5 conseils pour reconnaître vos torts
5 conseils pour reconnaître vos torts
Vous pouvez minimiser les erreurs en évitant les mauvais clients et en vous restreignant à votre domaine d'expertise. Ne vous laissez pas convaincre de défendre un argument choisi par votre client ou une théorie juridique qui ne vous n'endossez pas.

Et si, malgré tout, vous commettez des erreurs, voici comment faire selon Lawyerist.

1. S'assurer que vous êtes bien coupable. N’appuyez pas sur le bouton « panique » avant que le ciel ne vous tombe sur la tête. Nul besoin de vous débarrasser de courriels compromettants, de faire disparaître les preuves ou de fabriquer de toutes pièces une excuse invraisemblable. Confirmez que vous avez fait une bourde avant d'appeler votre client. Mais, si vous avez oublié d'inclure une requête dans votre dossier, d'envoyer une offre d'entente à l'amiable ou de vous présenter en audition, prenez le temps d'examiner l'étendue des dommages.

2. Évaluer les dégâts et envisagez des solutions. Si vous avez commis une gaffe, n'hésitez pas à pousser un juron, courir dehors en vous époumonant ou prendre une longue heure de lunch. Ça arrive. C'est moche. Ensuite, mesurez l'ampleur de la situation et décidez du chemin à emprunter. Si l'erreur vous contraint à rapporter votre faute professionnelle aux instances requises, au moins on vous indiquera la marche à suivre.

3. Convoquez votre client au cabinet ou rejoignez-le par téléphone. Le courriel est à proscrire lorsque vient l'heure d'annoncer une mauvaise nouvelle. C'est impersonnel, unidirectionnel et empêche de communiquer efficacement. Surtout quand cette conversation peut altérer (ou même mettre un terme) à vos relations avec ce client. La mauvaise nouvelle créé une rupture, et le fossé peut se creuser si on l'annonce inadéquatement. Soyons honnête, la conversation ne sera pas une partie de plaisir, mais la rencontre prendra une tournure différente si vous avez le courage de regarder votre client dans les yeux en lui annonçant votre erreur.

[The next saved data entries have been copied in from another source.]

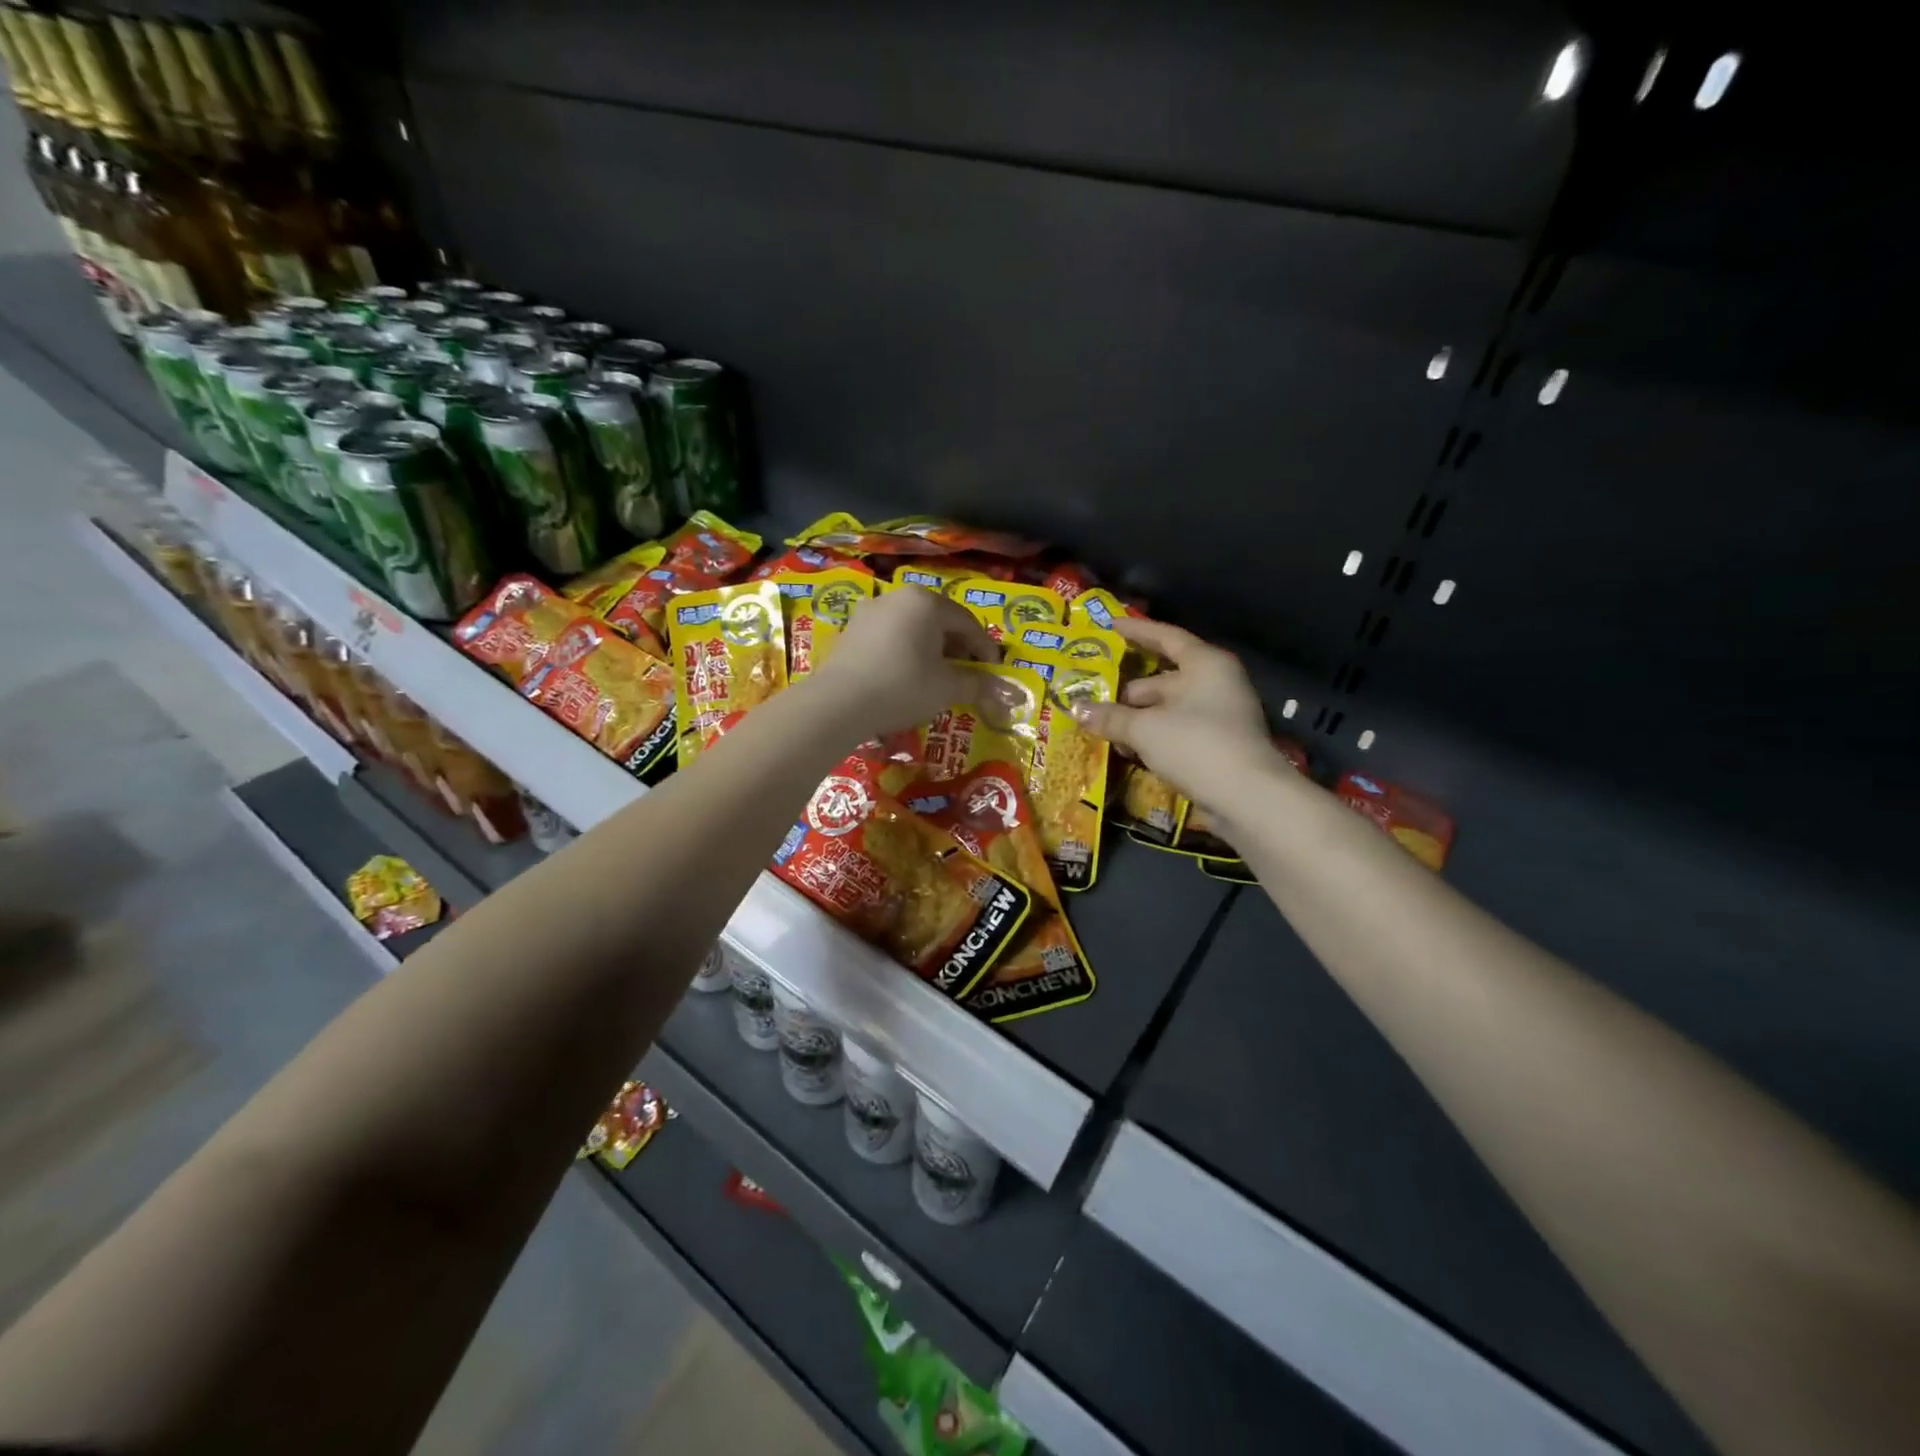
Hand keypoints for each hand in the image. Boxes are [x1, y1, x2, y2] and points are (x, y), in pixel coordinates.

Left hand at [805, 585, 998, 741]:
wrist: (839, 703)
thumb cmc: (903, 687)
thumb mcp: (947, 688)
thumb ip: (977, 684)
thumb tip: (1003, 692)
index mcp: (926, 602)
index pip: (967, 623)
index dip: (985, 649)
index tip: (994, 673)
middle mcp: (898, 596)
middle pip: (939, 621)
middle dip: (957, 648)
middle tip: (967, 674)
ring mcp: (870, 611)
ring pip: (913, 628)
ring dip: (931, 650)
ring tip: (938, 677)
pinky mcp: (851, 631)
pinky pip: (890, 637)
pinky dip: (906, 652)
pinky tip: (907, 676)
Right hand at [1072, 617, 1279, 811]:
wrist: (1246, 798)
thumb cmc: (1195, 745)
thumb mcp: (1144, 728)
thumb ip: (1110, 716)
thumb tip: (1076, 709)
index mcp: (1205, 664)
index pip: (1166, 637)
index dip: (1137, 631)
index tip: (1110, 626)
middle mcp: (1215, 683)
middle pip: (1163, 678)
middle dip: (1127, 690)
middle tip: (1092, 695)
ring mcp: (1219, 716)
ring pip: (1167, 708)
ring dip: (1136, 718)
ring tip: (1101, 727)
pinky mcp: (1217, 745)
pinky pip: (1176, 731)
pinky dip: (1152, 737)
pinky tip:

4. Offrez de vous retirer du dossier et exposez les options. « J'ai fait une erreur. » Voilà comment amorcer la conversation. Bien sûr, vous pouvez vous expliquer, mais assumez d'abord et avant tout. Rappelez-vous que cette personne vous faisait confiance et elle peut vous poursuivre. L'honnêteté prévaudra toujours. N'oubliez pas que vos clients ont aussi des faiblesses - on fait tous des erreurs. Expliquez-lui comment cette erreur aura un impact sur la suite du dossier et ce que vous entendez faire pour rectifier le tir. Vous aurez 100 % plus de chance que votre client passe l'éponge si vous disposez d'un plan de match.

5. Passez à autre chose. Vous commettrez des bévues dans votre carrière. C'est moche, mais vous devez remonter en selle et vous atteler à la tâche ! Les grands avocats s'en remettent et retournent dans la mêlée. Si vous ne pouvez pas passer outre cette erreur, retirez-vous du dossier. Si votre client vous accorde à nouveau sa confiance, redressez-vous. Même si vous n'êtes pas obligé de redoubler d'effort, espérons que votre ego crie « réglons le problème! » Allez de l'avant, apprenez de vos erreurs. C'est la meilleure voie à prendre.